1.1. Conventions Used in this Document
2. NETCONF over TLS
2.1. Connection Initiation
2.2. Connection Closure
3. Endpoint Authentication and Identification
3.1. Server Identity
3.2. Client Identity
4. Security Considerations
5. IANA Considerations
7. Contributor's Address
8. Normative References
Appendix A. Change Log (to be removed by RFC Editor before publication)
§ Author's Address
The NETCONF protocol [RFC4741] (Enns, R., “NETCONF Configuration Protocol,” December 2006.) defines a mechanism through which a network device can be managed. NETCONF is connection-oriented, requiring a persistent connection between peers. This connection must provide reliable, sequenced data delivery, integrity and confidentiality and peers authentication.
This document defines "NETCONF over TLS", which includes support for certificate-based mutual authentication and key derivation, utilizing the protected ciphersuite negotiation, mutual authentication and key management capabilities of the TLS (Transport Layer Security) protocol, described in [RFC5246] (Dierks, T. and E. Rescorla, “The Transport Layer Security (TLS) Protocol Version 1.2,” August 2008.).
Throughout this document, the terms "client" and "server" are used to refer to the two ends of the TLS connection. The client actively opens the TLS connection, and the server passively listens for the incoming TLS connection. The terms "manager" and "agent" are used to refer to the two ends of the NETCONF protocol session. The manager issues NETCONF remote procedure call (RPC) commands, and the agent replies to those commands. When NETCONF is run over TLS using the mapping defined in this document, the client is always the manager, and the server is always the agent.
The key words "MUST", "MUST NOT", "REQUIRED", "SHALL", "SHALL NOT", "SHOULD", "SHOULD NOT", "RECOMMENDED", "MAY", and "OPTIONAL" in this document are to be interpreted as described in [RFC2119] (Bradner, S., “Key words for use in RFCs to Indicate Requirement Levels,” March 1997.).
Since TLS is application protocol-independent, NETCONF can operate on top of the TLS protocol transparently. This document defines how NETCONF can be used within a TLS session.
The peer acting as the NETCONF manager MUST also act as the TLS client. It MUST connect to the server that passively listens for the incoming TLS connection on the TCP port <IANA-to-be-assigned>. (Note to RFC Editor: please replace <IANA-to-be-assigned> with the IANA-assigned value, and remove this note). It MUST therefore send the TLS ClientHello message to begin the TLS handshake. Once the TLS handshake has finished, the client and the server MAY begin to exchange NETCONF data. In particular, the client will send complete XML documents to the server containing <rpc> elements, and the server will respond with complete XML documents containing <rpc-reply> elements. The client MAY indicate interest in receiving event notifications from a server by creating a subscription to receive event notifications [RFC5277] (Chisholm, S. and H. Trevino, “NETCONF Event Notifications,” July 2008.), in which case the server replies to indicate whether the subscription request was successful and, if it was successful, begins sending the event notifications to the client as the events occur within the system.

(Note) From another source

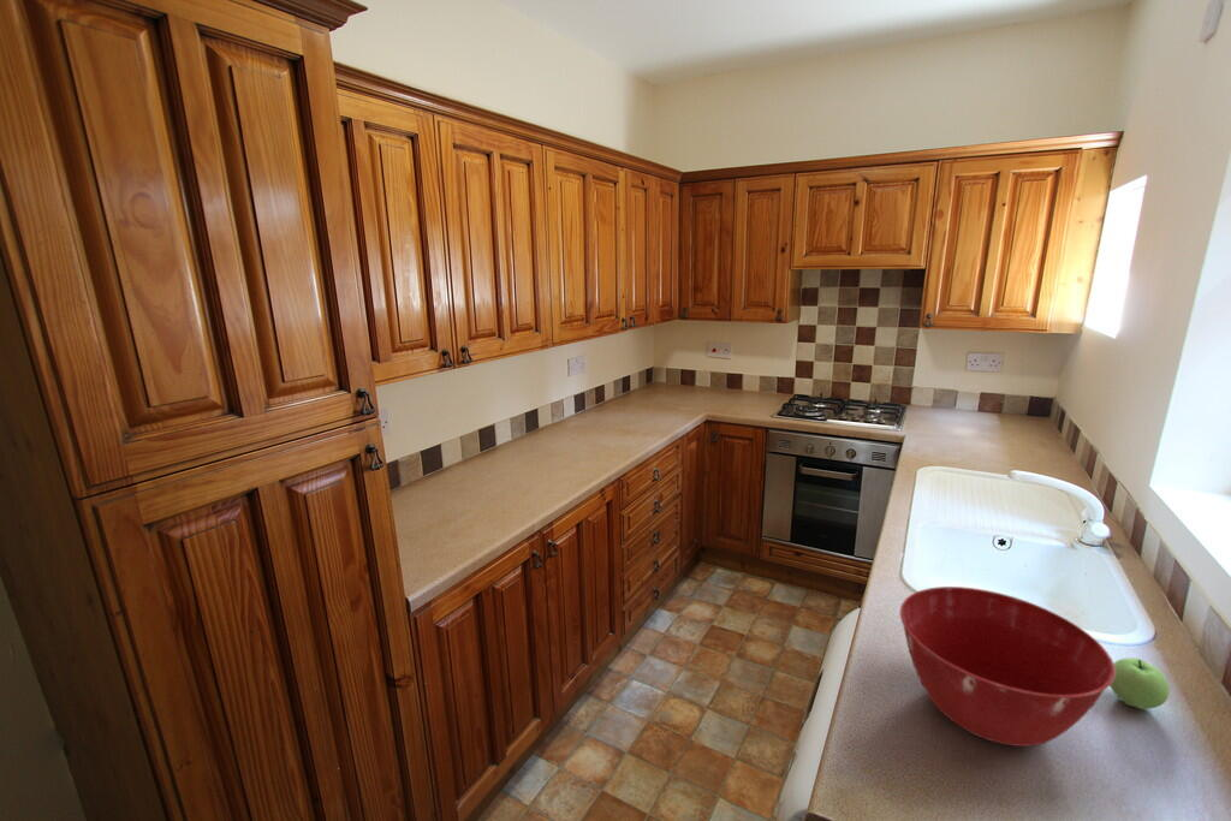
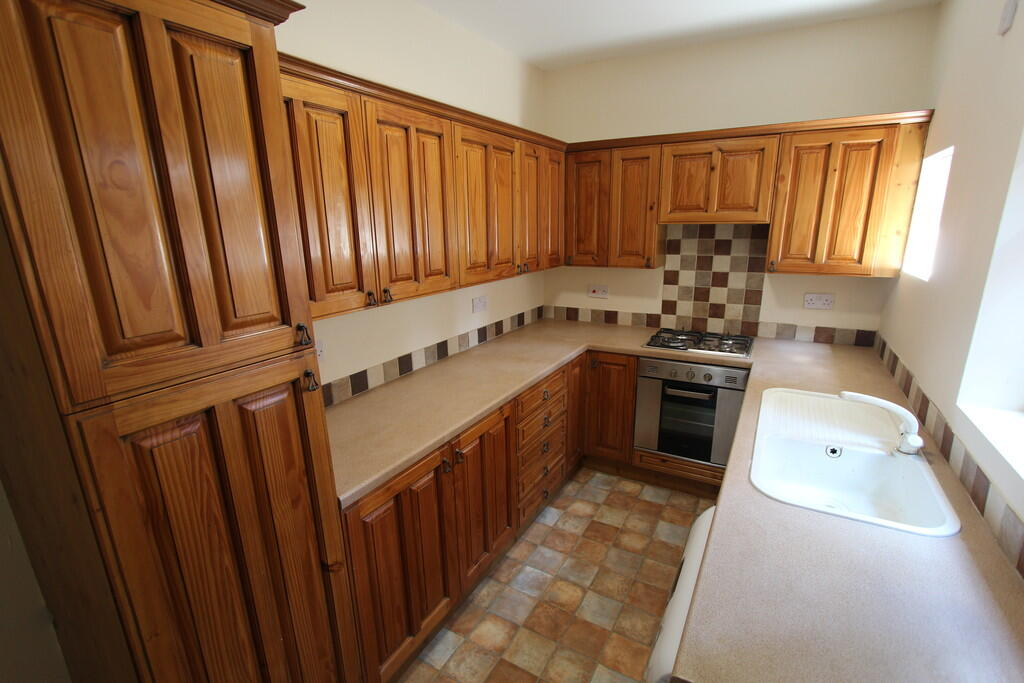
- mixing bowl [899,585,1116,748]
- apple [1110,656,1171,710]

All NETCONF messages MUST be sent as TLS "application data". It is possible that multiple NETCONF messages be contained in one TLS record, or that a NETCONF message be transferred in multiple TLS records.
This document uses the same delimiter sequence ("]]>]]>") defined in [RFC4742] (Wasserman, M. and T. Goddard, “Using the NETCONF Configuration Protocol over Secure SHell (SSH),” December 2006.), which MUST be sent by both the client and the server after each XML document in the NETCONF exchange. Since this character sequence can legally appear in plain XML in attribute values, comments, and processing instructions, implementations of this document MUST ensure that this character sequence is never part of a NETCONF message.
Implementation of the protocol specified in this document MAY implement any TLS cipher suite that provides certificate-based mutual authentication [RFC5246] (Dierks, T. and E. Rescorla, “The Transport Layer Security (TLS) Protocol Version 1.2,” August 2008.).
Implementations MUST support TLS 1.2 [RFC5246] (Dierks, T. and E. Rescorla, “The Transport Layer Security (TLS) Protocol Version 1.2,” August 2008.) and are REQUIRED to support the mandatory to implement cipher suite, which is TLS_RSA_WITH_AES_128_CBC_SHA. This document is assumed to apply to future versions of TLS, in which case the mandatory to implement cipher suite for the implemented version MUST be supported.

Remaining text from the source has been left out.